Off to the observatory we went, which started out like "fra-la-la-la-la" and ended up like "breathe! breathe dammit! breathe!".  There should be a sign that says "The air here is thin, stupid, so don't run!"  But finally we met up with the team for that night, who were observing M-dwarfs, Brown Dwarfs and White-Dwarfs-- very interracial observing.  But I got to see the control room, the weather maps, the control screens, and meet one of the TOs (Telescope Operator).  Funny new fact: TO is pronounced Tee-Oh, but so is "Tio", which means "Uncle" in spanish.  So the Chileans refer to the TOs as the "Uncles of the Telescope".  After a few hours of wasting time and chatting with like minded fellows, we ran off to our rooms to work and try to stay up all night.

The point to showing up on the mountain a day early is that we get used to the altitude, lack of humidity, as well as the observing sleep schedule.  I think I lasted until about 3 or 4am.  This is not a bad try, except that I was convinced to wake up at 7am for the apparently awesome breakfast that LCO has to offer.  Admittedly, it was pretty good.  But I will not be waking up at any hour, while on an observing schedule, just for food, ever again.



Observing for Beginners

Finally, it was time for us to start observing.  Of course, this actually starts at about 3pm, when the sun is still up.  It shows rather interesting progress in my career that starting observations when the sun is up no longer surprises me.  We had to first run hours of calibration frames just to make sure everything was lined up, both physically and spectroscopically.  Additionally, Nestor had to show me the ropes.  I bet he could have started a 5pm, gone to dinner at 6pm, and been back for a night of observing by 7pm if he was on his own.  But like most things that I've been through in that last few weeks, I have many thanks to Nestor for helping me through it.

Now I know what to do and can truly call myself an observer.  This was the first time that I was at the controls of one of the worlds most powerful and capable telescopes ever made!  I feel truly honored to work with such great people, and to do such interesting and wonderful research with them.  If it were not for my advisors (Drake, Heather, Andres, Eve, Casey, Brian,...) and fellow grad students (Sarah, Ashlee, Nestor, Kamen,...), then I would not be the scientist I am today.
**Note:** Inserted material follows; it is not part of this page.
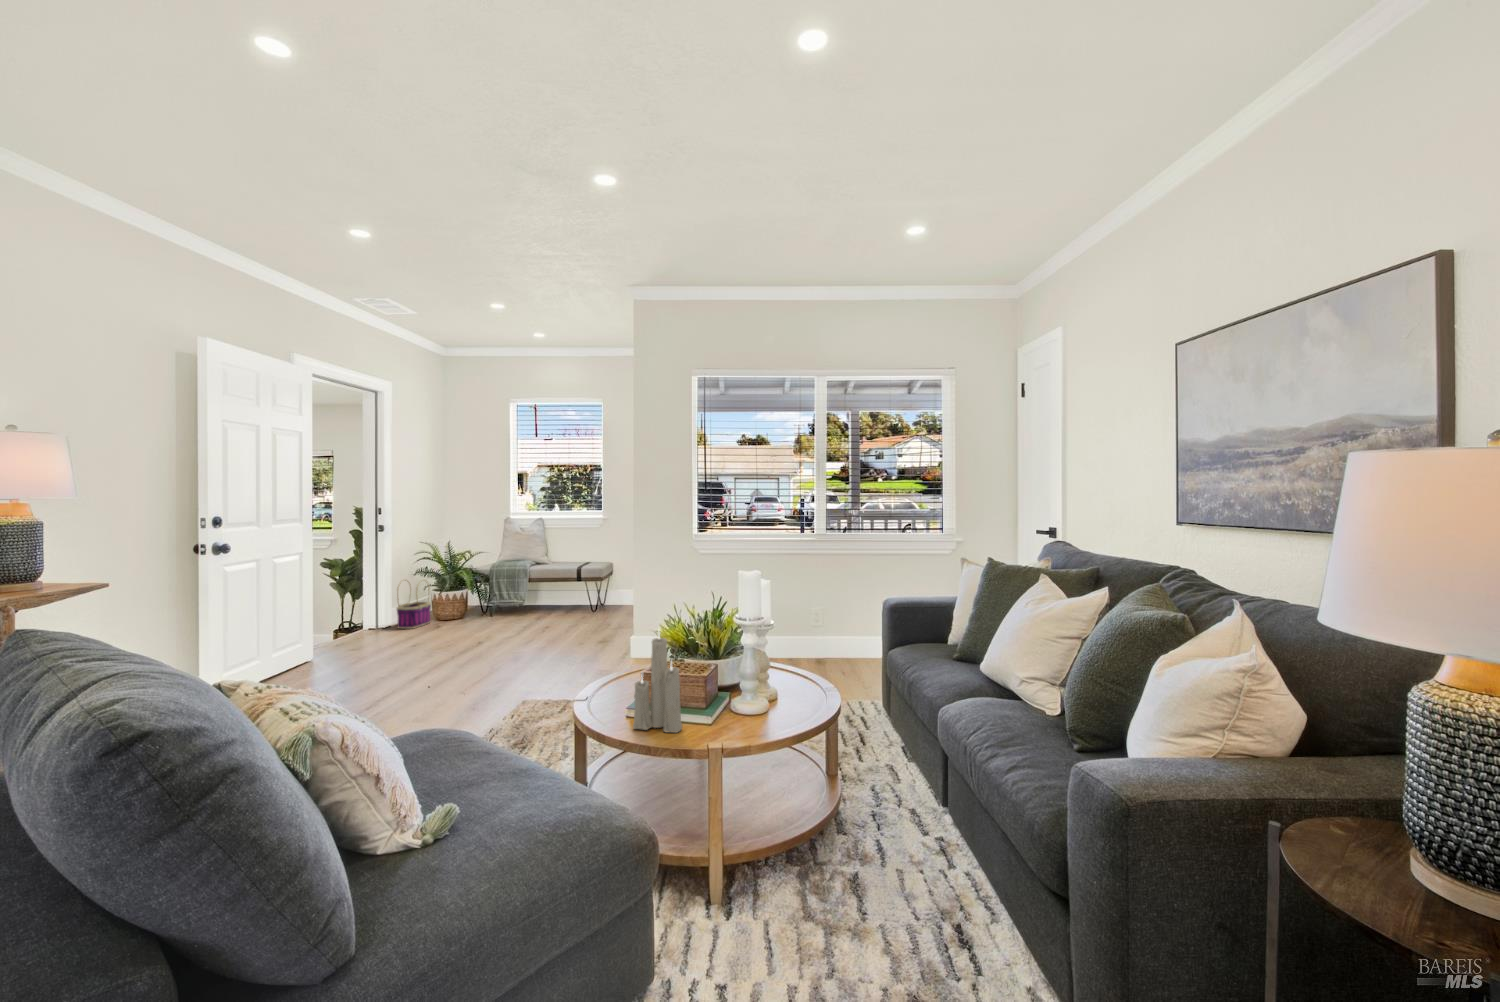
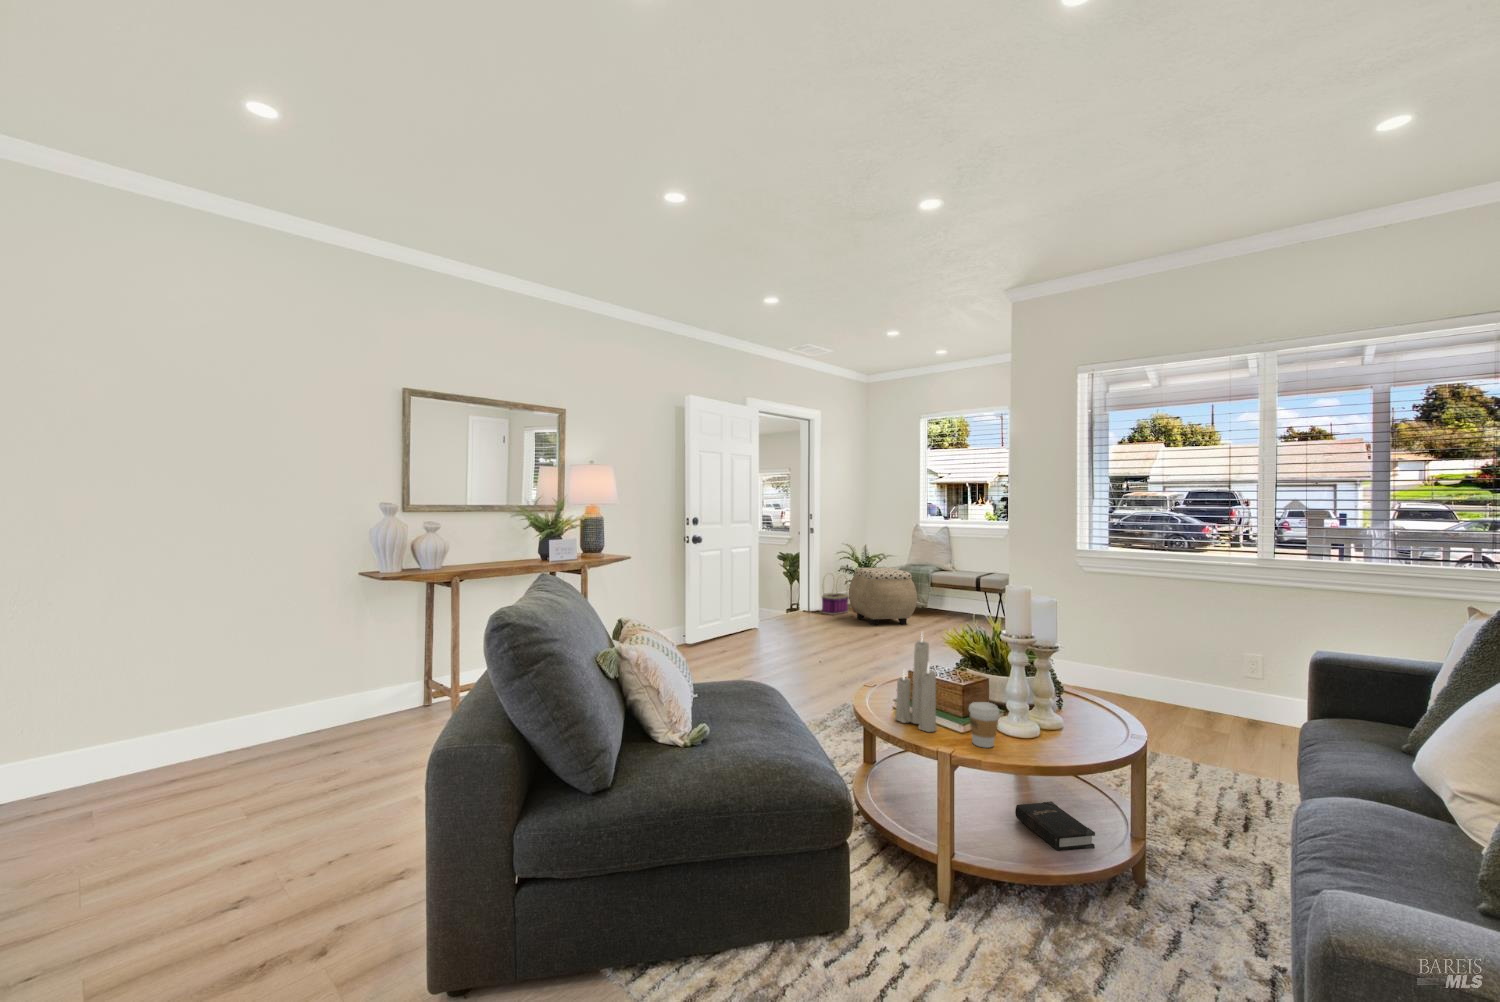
ottoman: none [434,565,518,633] -> present [849,568,917,625]
coffee cup: none [717,687,746,733] -> present [969,702,999,748]
hardback book: none [740,767,812,810] -> present [1015,802,1095,851]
The rest of the night was more or less boring.  When things are working as they should, there is nothing to do.  I spent almost the entire time downloading the data from the telescope and running a script that Nestor wrote to get up to date photometry (measurement of photons) about the observing.  This allowed us to know if anything was going awry outside the sophisticated monitoring systems of the Magellan-Baade telescope.  Of course, I got bored with waiting for the script to run; so I reconfigured it to automagically store the old results, download the new data, rerun the script on the newest files and plot the updated figure.  Writing that took me a few hours, but that's all I had the brain power for at 2am, waiting for sunrise.  By the end, we observed from 8pm until almost 6am,  continuously monitoring our target; nearly 10 hours of observations!!  I was so excited to begin examining the data, but first: sleep!



Grand Departure

After lunch the next day, we frollocked around the mountain, "rang the bells", and took some photos for another hour or so before departing with my final view of the magnificent Magellan telescopes: Clay and Baade.


Although my adventures down south have just begun, it was actually daunting to leave LCO.  It might have been the excitement for all of Chile, but I felt that this place was the cornerstone of my entire life in South America.  Although it will be 2 months before I return for another observation, I will look forward to it every day!